We’ve been measuring the wrong things when it comes to employee engagement, according to both our primary research and the extensive collection of company data we collected for the second portion of our study.
According to our findings, employee engagement is really inverted.
We should measure how involved leaders and managers are rather than how engaged employees are.
Our evidence-based model showed a substantial, positive linear association between the level of leadership and management engagement and the propensity of employees to suggest their place of employment. In other words, the higher the possibility that an employee will suggest to the employer, the more invested leaders, and managers are in developing an organizational culture with their teams. Our findings are confident within a 95% range.
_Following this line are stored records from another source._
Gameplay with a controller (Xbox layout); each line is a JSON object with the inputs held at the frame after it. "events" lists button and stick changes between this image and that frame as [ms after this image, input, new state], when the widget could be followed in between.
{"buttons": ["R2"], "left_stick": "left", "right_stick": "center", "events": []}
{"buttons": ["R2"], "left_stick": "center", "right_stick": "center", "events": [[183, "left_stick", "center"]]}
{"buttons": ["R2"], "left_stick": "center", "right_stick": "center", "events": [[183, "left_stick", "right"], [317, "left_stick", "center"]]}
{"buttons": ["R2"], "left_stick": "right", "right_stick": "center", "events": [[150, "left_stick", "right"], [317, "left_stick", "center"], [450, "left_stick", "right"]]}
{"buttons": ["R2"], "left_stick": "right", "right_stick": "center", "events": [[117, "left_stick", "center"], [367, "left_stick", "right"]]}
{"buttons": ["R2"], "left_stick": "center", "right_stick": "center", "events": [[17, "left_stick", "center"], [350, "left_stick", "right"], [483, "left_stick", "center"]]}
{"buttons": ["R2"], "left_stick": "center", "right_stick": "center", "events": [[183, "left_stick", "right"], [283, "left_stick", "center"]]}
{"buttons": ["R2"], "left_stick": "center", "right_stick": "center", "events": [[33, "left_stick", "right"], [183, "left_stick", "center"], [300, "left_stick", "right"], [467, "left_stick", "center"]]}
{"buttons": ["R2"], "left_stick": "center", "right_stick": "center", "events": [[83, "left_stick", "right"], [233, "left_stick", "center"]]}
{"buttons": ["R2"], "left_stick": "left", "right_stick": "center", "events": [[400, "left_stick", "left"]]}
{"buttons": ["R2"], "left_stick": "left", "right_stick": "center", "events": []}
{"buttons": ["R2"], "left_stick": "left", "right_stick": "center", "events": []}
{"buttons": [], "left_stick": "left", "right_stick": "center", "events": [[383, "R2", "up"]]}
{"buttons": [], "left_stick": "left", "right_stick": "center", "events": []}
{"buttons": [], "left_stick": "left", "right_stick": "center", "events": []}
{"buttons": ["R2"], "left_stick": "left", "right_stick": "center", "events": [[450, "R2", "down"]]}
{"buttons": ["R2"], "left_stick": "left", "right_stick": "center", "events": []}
Leadership’s Effect on Employee Engagement
similar to career planning It’s time to accept that managers and leaders influence whether or not a company’s culture appeals to customers. An organization’s global cultural values are created by its leaders, and they are put into practice locally by managers.
The foundation of a company’s values is human behavior, not a billboard on the wall. Starting with setting an example as managers and leaders, values-based behaviors are encouraged. If the management team is not engaged, how can we expect the workforce to be?
I want to again turn to Einstein for guidance if we’re going to innovate in the way we approach employee engagement.
For his famous thinking experiments, Albert Einstein.